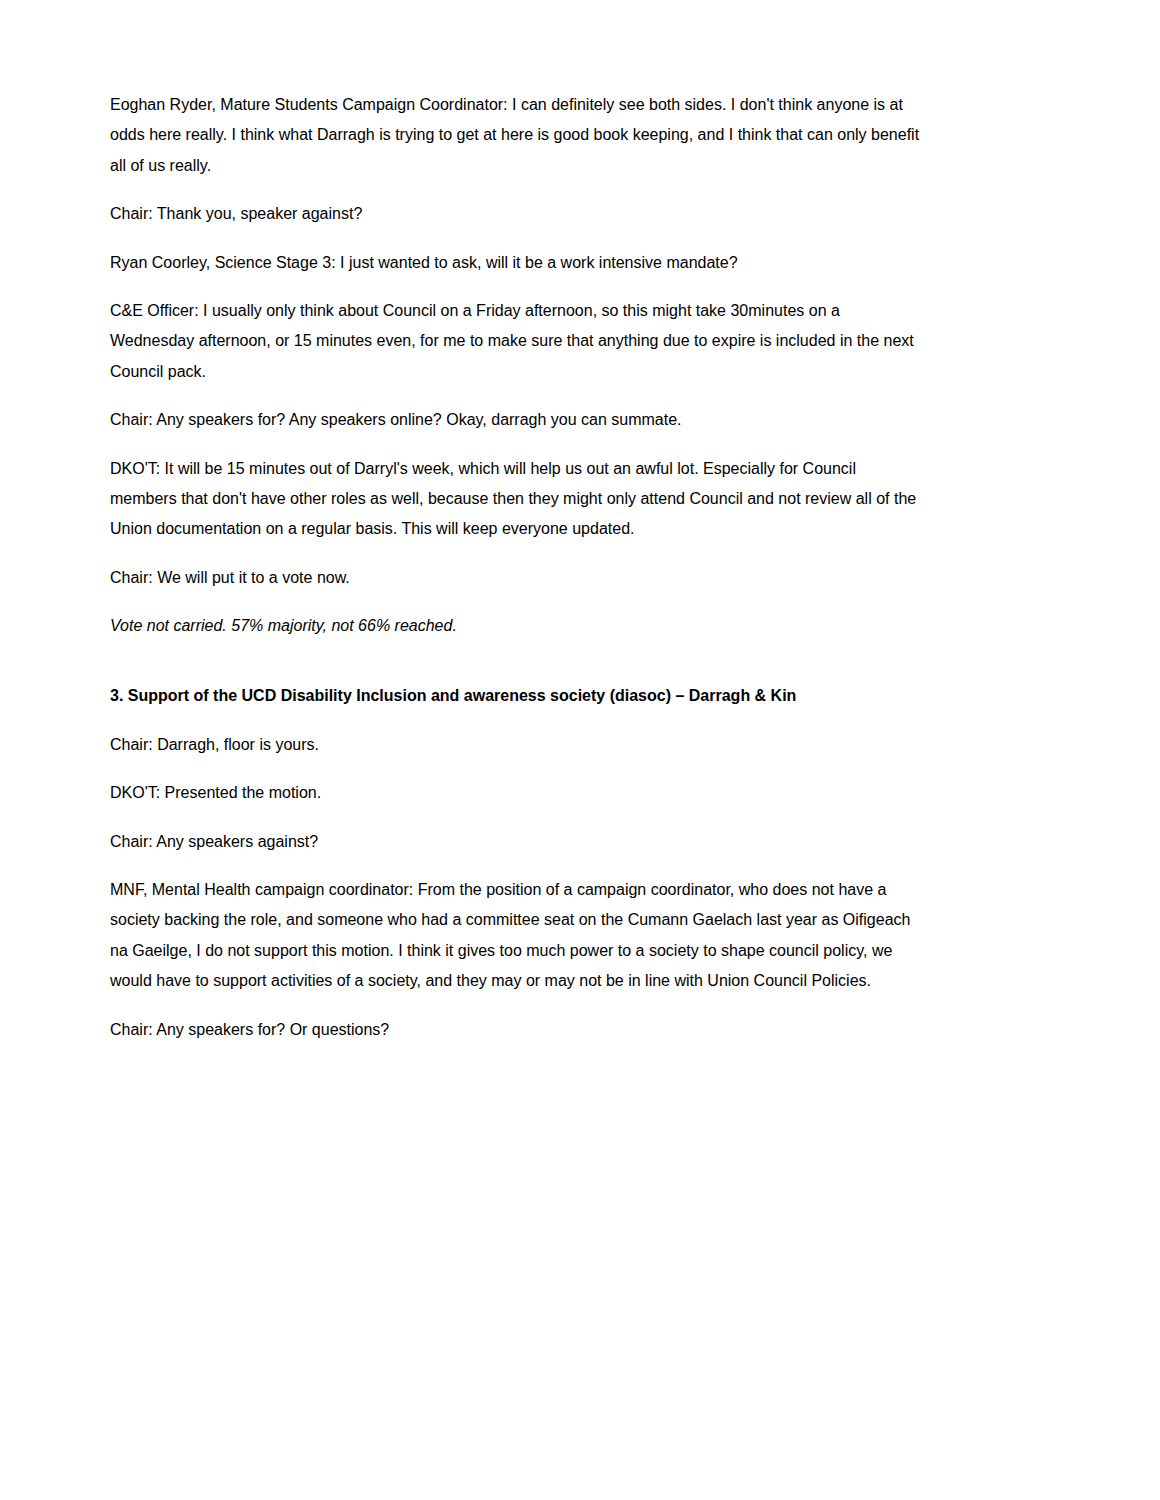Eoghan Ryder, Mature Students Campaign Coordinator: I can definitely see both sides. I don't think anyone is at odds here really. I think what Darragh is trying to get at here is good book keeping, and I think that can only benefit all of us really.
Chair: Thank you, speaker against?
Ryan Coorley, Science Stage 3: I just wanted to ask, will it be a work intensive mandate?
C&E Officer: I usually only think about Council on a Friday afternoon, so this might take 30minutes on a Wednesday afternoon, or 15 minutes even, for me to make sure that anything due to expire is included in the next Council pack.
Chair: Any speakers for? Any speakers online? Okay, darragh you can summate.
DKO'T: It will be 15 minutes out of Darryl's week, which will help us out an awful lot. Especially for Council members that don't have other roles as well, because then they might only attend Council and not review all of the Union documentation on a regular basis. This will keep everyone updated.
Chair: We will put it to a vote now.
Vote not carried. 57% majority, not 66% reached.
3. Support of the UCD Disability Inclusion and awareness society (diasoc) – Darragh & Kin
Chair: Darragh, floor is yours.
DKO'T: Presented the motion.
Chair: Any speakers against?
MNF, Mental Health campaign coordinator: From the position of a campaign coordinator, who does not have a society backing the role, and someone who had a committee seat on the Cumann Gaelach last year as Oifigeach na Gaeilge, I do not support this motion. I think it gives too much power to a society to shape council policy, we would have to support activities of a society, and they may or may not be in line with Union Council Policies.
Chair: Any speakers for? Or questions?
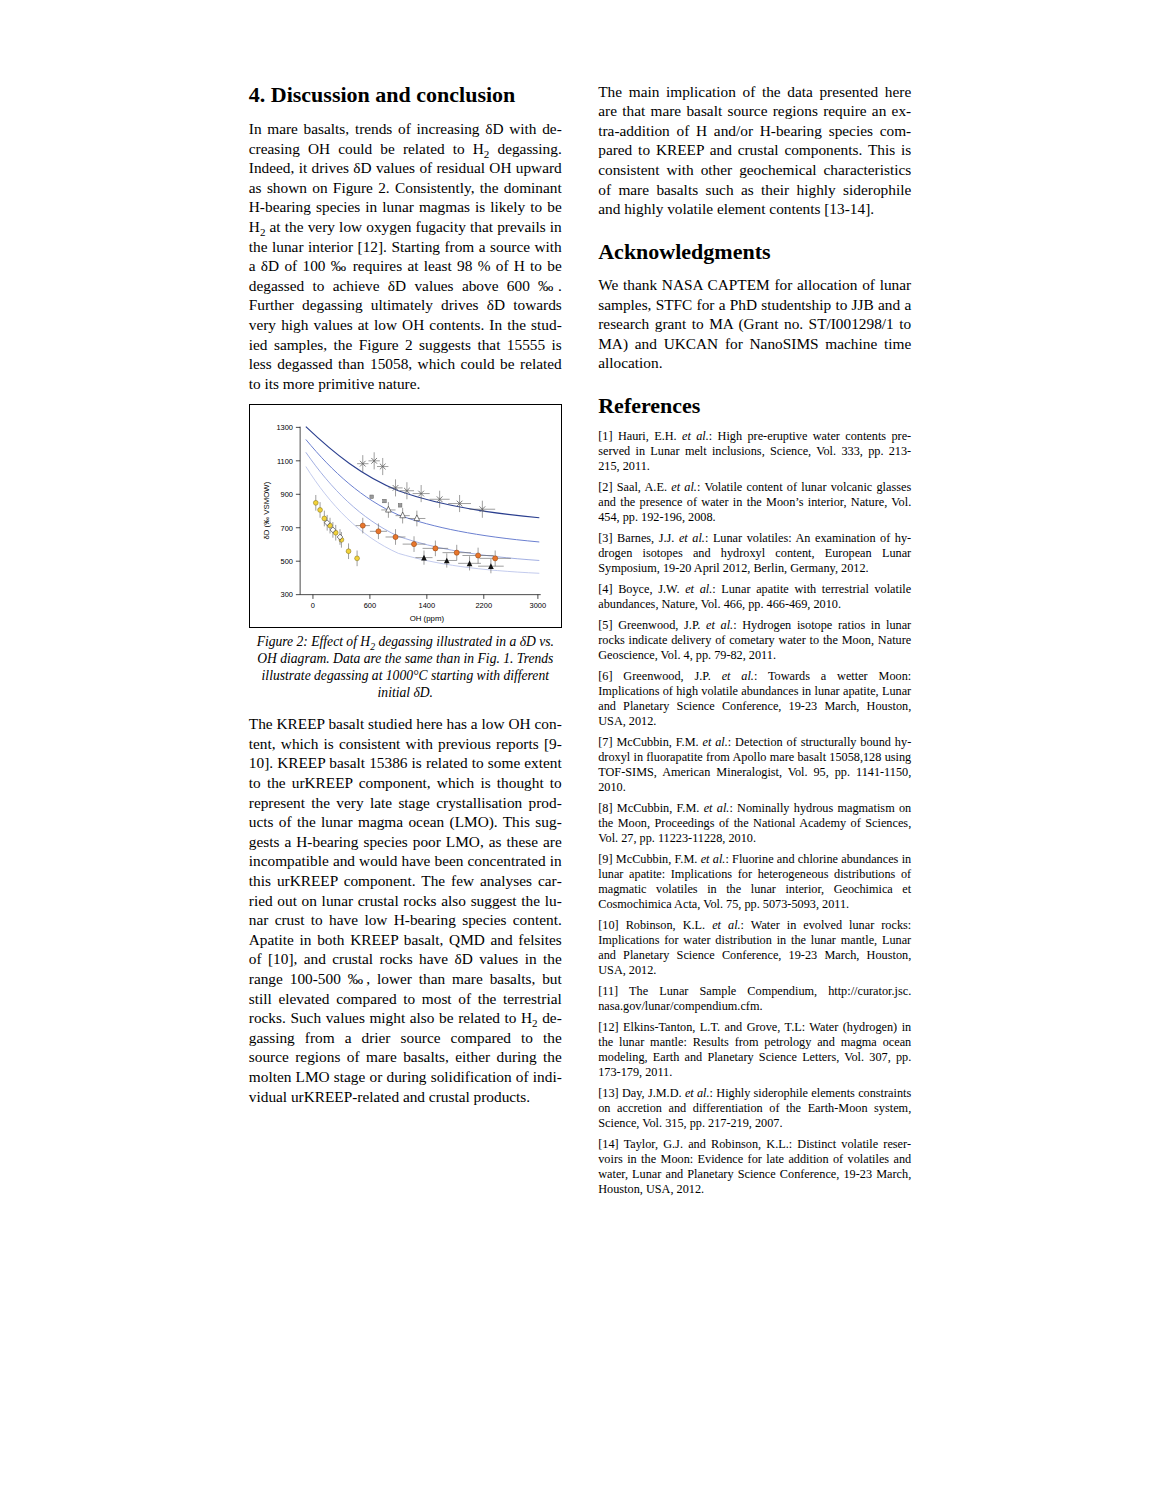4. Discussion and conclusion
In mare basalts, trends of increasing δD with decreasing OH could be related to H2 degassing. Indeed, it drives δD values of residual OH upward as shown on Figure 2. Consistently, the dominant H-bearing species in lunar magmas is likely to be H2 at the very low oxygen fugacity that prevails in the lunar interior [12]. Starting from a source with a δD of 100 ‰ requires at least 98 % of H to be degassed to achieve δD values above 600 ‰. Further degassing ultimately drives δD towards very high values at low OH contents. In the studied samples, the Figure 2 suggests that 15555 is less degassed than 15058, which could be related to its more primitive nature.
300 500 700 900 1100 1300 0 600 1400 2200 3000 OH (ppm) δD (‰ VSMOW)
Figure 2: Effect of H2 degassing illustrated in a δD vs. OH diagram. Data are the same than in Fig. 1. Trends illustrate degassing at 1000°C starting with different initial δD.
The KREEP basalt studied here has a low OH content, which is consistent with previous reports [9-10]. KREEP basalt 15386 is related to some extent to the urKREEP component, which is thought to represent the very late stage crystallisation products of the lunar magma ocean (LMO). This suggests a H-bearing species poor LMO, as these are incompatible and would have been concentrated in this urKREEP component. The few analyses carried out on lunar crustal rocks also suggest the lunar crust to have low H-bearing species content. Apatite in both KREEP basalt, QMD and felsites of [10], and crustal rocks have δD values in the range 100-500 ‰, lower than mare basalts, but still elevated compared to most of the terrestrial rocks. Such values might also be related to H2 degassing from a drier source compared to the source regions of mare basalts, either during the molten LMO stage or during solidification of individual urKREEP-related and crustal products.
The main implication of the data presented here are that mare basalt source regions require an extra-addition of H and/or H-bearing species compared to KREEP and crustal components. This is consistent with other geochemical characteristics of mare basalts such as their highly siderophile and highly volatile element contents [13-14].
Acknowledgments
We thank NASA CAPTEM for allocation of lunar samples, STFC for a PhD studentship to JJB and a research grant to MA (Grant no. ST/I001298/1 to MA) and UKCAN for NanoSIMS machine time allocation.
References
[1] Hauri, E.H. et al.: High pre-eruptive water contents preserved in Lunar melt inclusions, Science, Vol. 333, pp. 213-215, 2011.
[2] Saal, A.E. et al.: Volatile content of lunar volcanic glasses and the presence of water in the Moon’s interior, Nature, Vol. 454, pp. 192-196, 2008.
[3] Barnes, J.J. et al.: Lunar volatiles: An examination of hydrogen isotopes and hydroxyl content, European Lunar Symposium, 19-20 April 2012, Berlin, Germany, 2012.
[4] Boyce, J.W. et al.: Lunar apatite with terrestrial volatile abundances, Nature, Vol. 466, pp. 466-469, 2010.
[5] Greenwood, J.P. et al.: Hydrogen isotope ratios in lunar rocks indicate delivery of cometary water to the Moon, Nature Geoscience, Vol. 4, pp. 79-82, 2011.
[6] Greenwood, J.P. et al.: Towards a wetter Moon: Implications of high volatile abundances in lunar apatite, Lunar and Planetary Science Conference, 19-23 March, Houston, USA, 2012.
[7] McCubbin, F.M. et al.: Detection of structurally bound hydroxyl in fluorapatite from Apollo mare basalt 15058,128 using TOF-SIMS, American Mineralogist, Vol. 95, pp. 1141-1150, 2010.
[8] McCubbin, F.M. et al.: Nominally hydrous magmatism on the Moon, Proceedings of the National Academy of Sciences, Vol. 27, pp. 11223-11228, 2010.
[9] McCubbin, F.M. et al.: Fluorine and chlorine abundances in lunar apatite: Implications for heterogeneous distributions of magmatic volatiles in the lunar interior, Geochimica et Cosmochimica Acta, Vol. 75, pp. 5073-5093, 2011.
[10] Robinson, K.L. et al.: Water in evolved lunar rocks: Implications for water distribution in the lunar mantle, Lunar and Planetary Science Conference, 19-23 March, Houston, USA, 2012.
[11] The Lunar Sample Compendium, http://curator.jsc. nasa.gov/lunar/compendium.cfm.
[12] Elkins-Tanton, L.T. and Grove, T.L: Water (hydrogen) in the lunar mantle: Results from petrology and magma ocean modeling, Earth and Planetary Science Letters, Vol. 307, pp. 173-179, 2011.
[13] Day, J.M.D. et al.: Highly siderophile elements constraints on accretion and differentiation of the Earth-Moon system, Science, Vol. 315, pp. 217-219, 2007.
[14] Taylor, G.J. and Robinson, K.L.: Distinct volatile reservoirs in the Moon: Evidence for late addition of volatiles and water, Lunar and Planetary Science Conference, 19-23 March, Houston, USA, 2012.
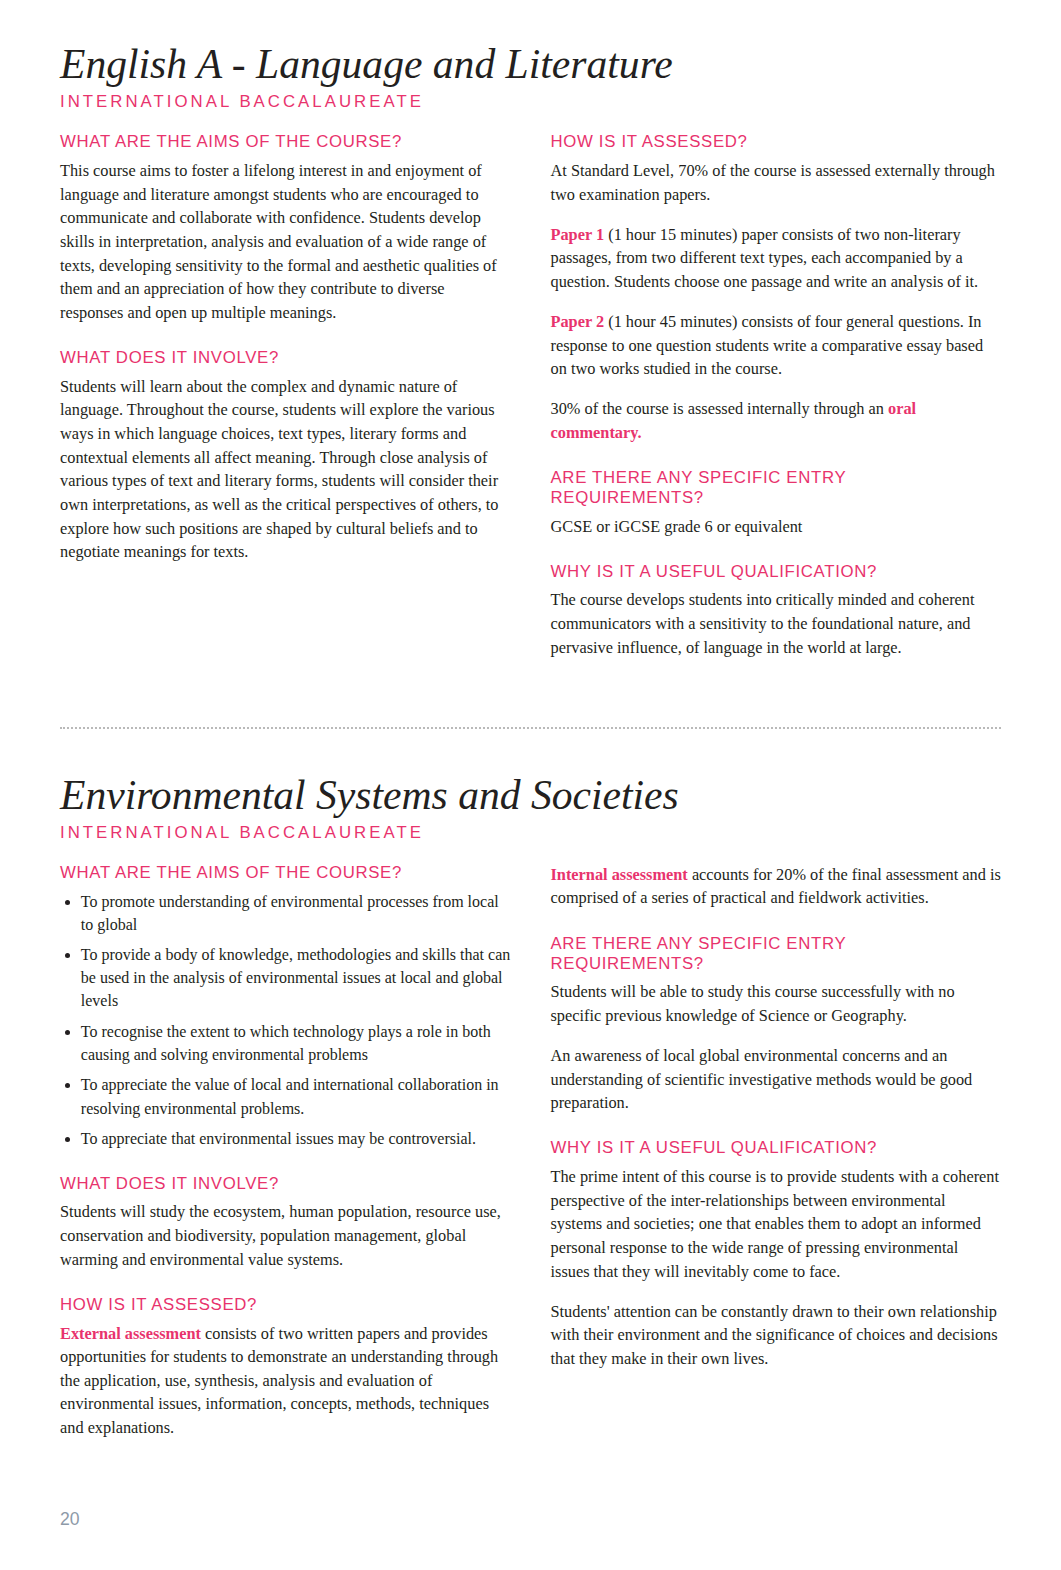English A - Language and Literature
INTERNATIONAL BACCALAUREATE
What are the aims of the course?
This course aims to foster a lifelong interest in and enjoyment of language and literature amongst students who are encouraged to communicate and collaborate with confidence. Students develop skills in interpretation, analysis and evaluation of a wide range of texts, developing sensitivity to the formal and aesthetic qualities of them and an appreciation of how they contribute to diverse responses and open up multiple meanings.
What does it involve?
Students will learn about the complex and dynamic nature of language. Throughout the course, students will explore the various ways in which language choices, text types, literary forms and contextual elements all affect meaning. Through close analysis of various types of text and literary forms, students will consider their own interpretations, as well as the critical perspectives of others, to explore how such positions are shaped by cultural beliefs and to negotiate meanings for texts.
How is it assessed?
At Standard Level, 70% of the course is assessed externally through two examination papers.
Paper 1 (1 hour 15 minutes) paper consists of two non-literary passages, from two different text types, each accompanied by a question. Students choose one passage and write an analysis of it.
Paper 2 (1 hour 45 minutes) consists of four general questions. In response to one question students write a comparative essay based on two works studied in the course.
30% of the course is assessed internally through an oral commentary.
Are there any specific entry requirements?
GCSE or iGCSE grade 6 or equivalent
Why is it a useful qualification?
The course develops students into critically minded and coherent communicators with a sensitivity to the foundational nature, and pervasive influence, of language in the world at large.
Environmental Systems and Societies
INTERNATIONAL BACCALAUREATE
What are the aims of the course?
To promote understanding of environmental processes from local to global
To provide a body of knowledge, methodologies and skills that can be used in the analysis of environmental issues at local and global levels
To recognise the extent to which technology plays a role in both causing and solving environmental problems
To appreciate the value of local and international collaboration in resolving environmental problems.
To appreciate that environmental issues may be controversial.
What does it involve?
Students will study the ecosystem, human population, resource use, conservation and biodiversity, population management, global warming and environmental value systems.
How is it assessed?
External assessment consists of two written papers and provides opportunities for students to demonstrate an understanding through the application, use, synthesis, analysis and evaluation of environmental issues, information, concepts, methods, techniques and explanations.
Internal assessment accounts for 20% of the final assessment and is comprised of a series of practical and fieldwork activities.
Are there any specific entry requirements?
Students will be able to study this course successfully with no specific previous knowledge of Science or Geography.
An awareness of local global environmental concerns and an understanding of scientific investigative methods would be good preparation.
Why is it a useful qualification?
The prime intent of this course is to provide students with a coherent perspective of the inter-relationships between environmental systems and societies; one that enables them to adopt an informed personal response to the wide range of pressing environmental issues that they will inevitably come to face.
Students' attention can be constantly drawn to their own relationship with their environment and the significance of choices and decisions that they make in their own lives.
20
+ + +
[Directions] I'd like the lines above from the one with "C&E Officer: I" up to and including the one with "Vote not carried." copied exactly, with no other lines.

[Answer space]
C&E Officer: I usually only think about Council on a Friday afternoon, so this might take 30minutes on a Wednesday afternoon, or 15 minutes even, for me to make sure that anything due to expire is included in the next Council pack.
Chair: Any speakers for? Any speakers online? Okay, darragh you can summate.
DKO'T: It will be 15 minutes out of Darryl's week, which will help us out an awful lot. Especially for Council members that don't have other roles as well, because then they might only attend Council and not review all of the Union documentation on a regular basis. This will keep everyone updated.
Chair: We will put it to a vote now.
Vote not carried. 57% majority, not 66% reached.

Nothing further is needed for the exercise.